Before embarking on a seven-country music tour through Europe, Rick's symphonic journey starts in the USA. This intro clip — starting with a dream in Paris — sets up the entire concert by the Cincinnati Pops Orchestra with conductor John Morris Russell.

Complete Video Script

STEVES: Bonjour. I’m Rick Steves in Paris. You know, if you looked at the map of Europe 200 years ago, you’d hardly recognize it. It’s missing so many countries. Today, it’s a whole different map, but it didn’t just happen.

In the Romantic age, the 1800s, national struggles helped to shape my favorite continent. And I’m fascinated by how music from the same age played a role. It lifted patriotic spirits like a bugle call on the battlefield. Hmm, I wonder...

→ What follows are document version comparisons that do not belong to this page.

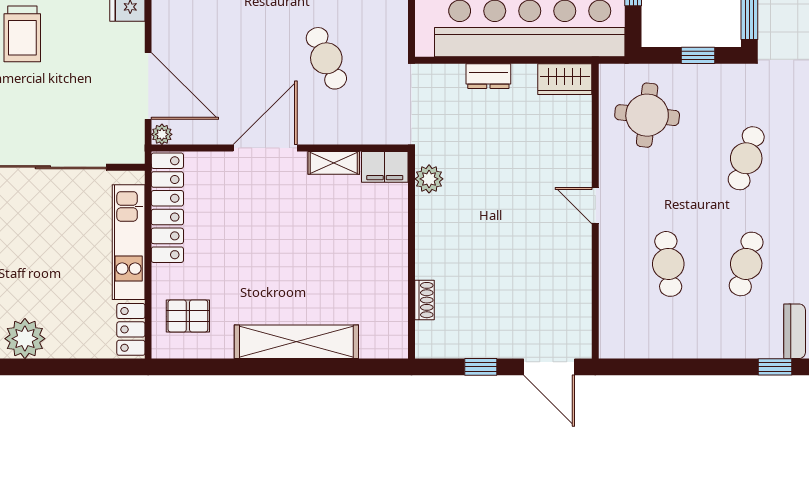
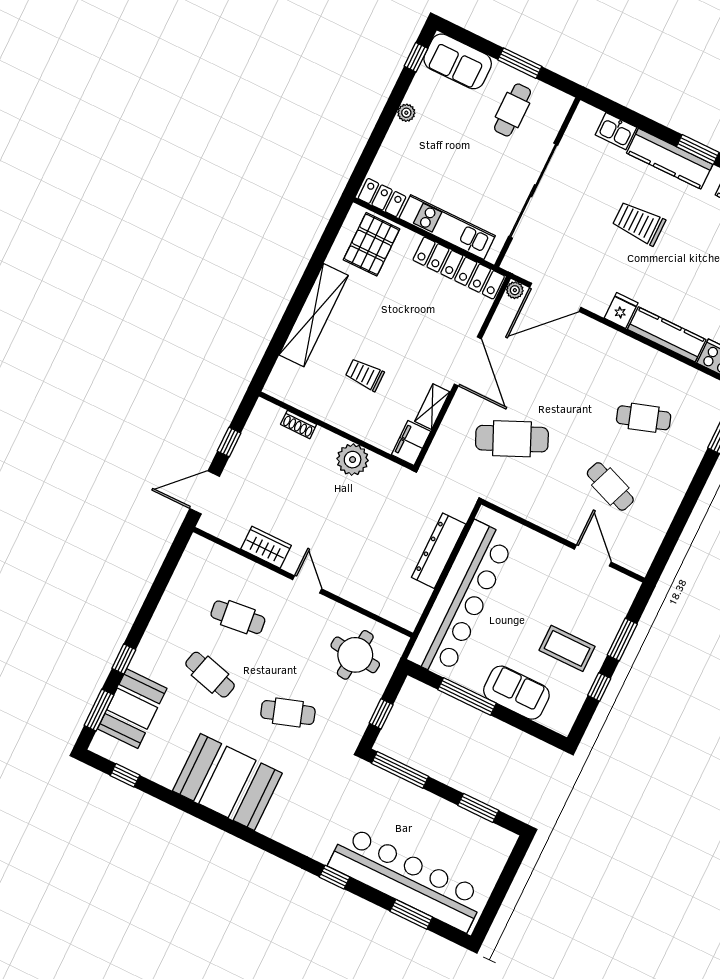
cafe table: (326, 58) -> (512, 439), width x1.37, depth x1.35
dresser: (488, 76) -> (439, 551), width x1.96, depth x1.24
wardrobe: (565, 79) -> (266, 547), moved, turned 90
cafe table: (746, 158) -> (288, 712), turned -36
plant: (429, 179) -> (353, 460), moved, width x1.36, depth x1.36
door: (595, 206) -> (307, 584), hinge flipped
trolley: (335, 254) -> (365, 375), added
pallet: (188, 316) -> (372, 244), width x1.50, depth x1.42
plant: (25, 339) -> (406, 113), width x0.53, depth x0.53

What if I could team up with a great orchestra, with a dynamic conductor in the heartland of America and weave in beautiful video images from across Europe to design a musical trip? Yes, a concert — a symphonic journey — where we’d visit seven countries musically, celebrate their national story with their greatest hits of the Romantic age and I could be the tour guide.

STEVES: Thank you. Thank you. I am thrilled to be here with all of you on the stage of Historic Music Hall in Cincinnati, Ohio. And we’re about to take together a symphonic journey all across Europe. Are you ready to travel?

AUDIENCE: Yes!

STEVES: Great, because conductor John Morris Russell and the Cincinnati Pops are about to take us to seven countries musically and I get to be your tour guide. And I’m really in a good mood because I get to mix three of my favorite things together: love of travel, history, and music, as with the help of vivid images and the beautiful music, we appreciate how the turmoil and triumphs of 19th-century Europe helped to shape the beautiful world that we live in today.

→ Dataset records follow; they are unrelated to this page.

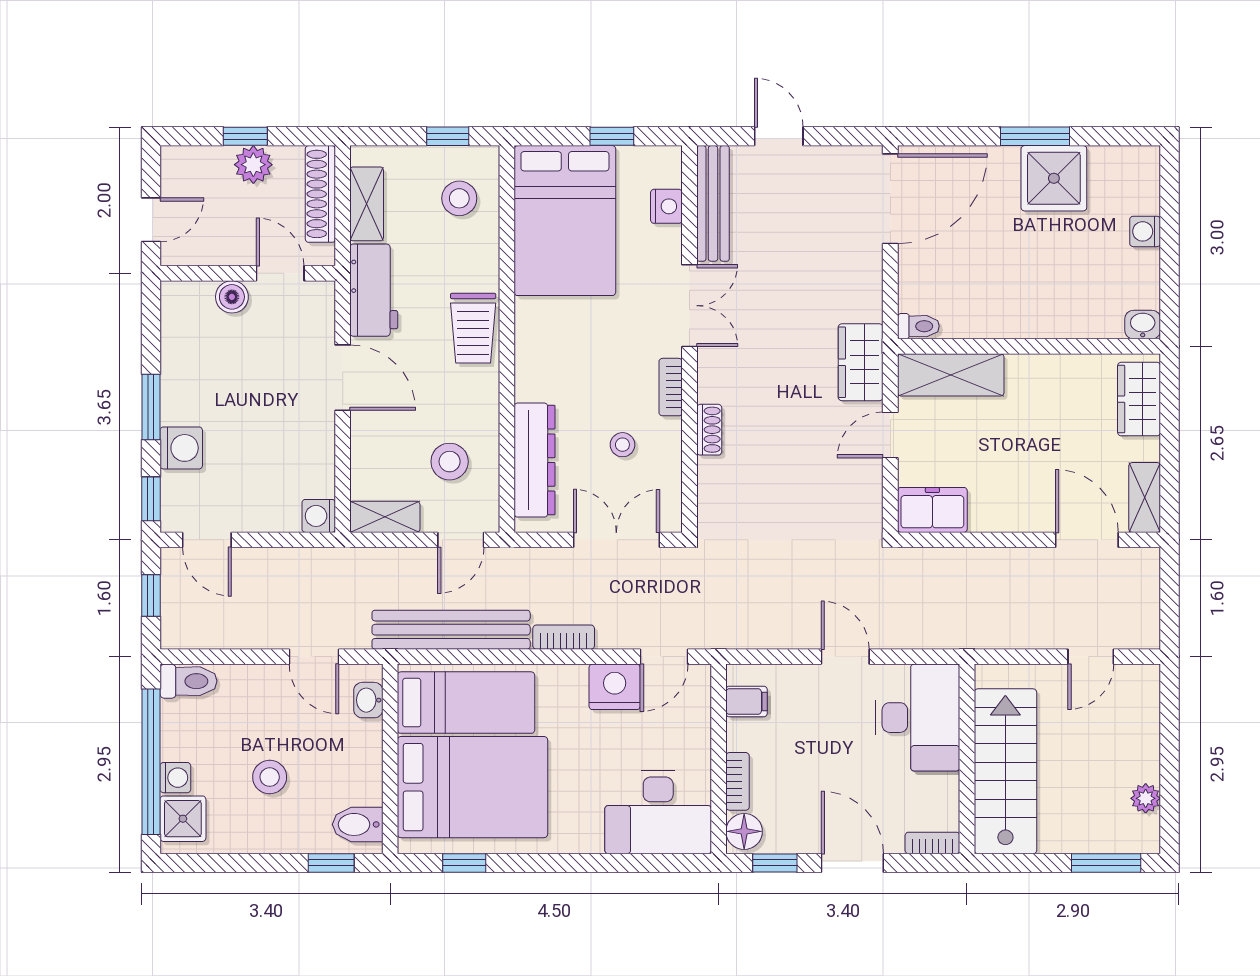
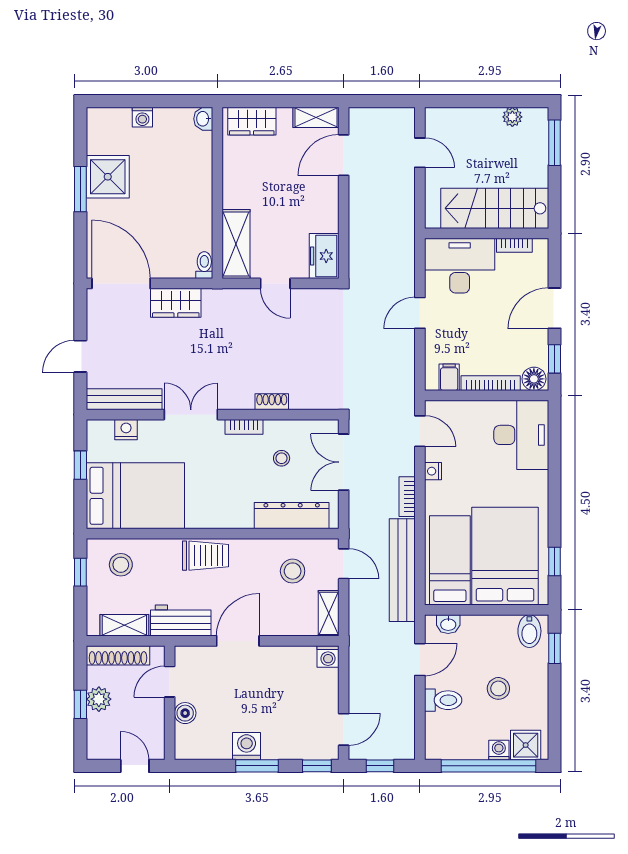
wardrobe: (861, 362) -> (176, 303), moved
washing machine: (181, 448) -> (247, 746), moved
toilet: (188, 681) -> (443, 700), moved, turned 90
nightstand: (615, 687) -> (433, 471), width x0.53, depth x0.56
bookcase: (738, 781) -> (491, 383), width x1.56
bookcase: (932, 843) -> (514, 245), moved, turned -90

Our theme is Romanticism and nationalism, the isms of the 19th century. And one thing they had in common was a fundamental yearning for freedom. We all want to be free. We want to be free from foreign oppressors. We want to be free from kings and tyrants. And we want to be free as individuals to live creative and fulfilling lives. Well, the music we’ll hear is from the Romantic era, the 1800s. And by the way, this is not the giggly, kissy romantic era that you and I might remember from middle school. Okay. This is an artistic era that followed the cerebral, logical classical age. Romanticism was less about the head and more about the heart. It was a time when people embraced nature and they championed underdog national causes. It was an age of common people asserting themselves, grabbing the reins of power.

While this is a European tour, we’re starting in the United States, where we celebrate the accomplishments of the American Revolution, the world’s first great democratic revolution that helped inspire the flourishing of freedom in 19th-century Europe. America the Beautiful.